Work request — In the data below, locate each line with the word "markdown" and list it.

++++ Excerpted data

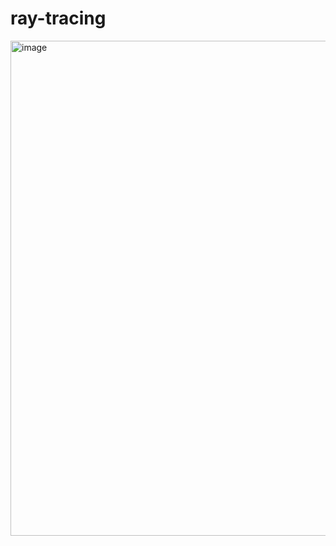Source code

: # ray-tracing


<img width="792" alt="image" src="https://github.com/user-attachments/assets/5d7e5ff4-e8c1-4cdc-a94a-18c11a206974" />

++++++++
++++ Excerpted data

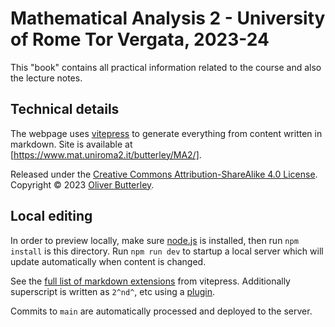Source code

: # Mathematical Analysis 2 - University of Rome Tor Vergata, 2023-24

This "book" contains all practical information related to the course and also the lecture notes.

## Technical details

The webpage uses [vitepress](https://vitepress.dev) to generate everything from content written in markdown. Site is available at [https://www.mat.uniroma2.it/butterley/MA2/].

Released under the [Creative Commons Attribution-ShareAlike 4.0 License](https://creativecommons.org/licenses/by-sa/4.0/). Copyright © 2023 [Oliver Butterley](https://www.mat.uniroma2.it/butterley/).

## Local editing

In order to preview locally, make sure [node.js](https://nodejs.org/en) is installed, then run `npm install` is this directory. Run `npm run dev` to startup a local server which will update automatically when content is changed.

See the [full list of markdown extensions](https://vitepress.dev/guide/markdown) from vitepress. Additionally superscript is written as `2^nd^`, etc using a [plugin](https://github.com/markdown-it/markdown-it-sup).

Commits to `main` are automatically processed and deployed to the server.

++++++++

Reply —
The webpage uses [vitepress](https://vitepress.dev) to generate everything from content written in markdown. Site is available at [https://www.mat.uniroma2.it/butterley/MA2/].
See the [full list of markdown extensions](https://vitepress.dev/guide/markdown) from vitepress. Additionally superscript is written as `2^nd^`, etc using a [plugin](https://github.com/markdown-it/markdown-it-sup).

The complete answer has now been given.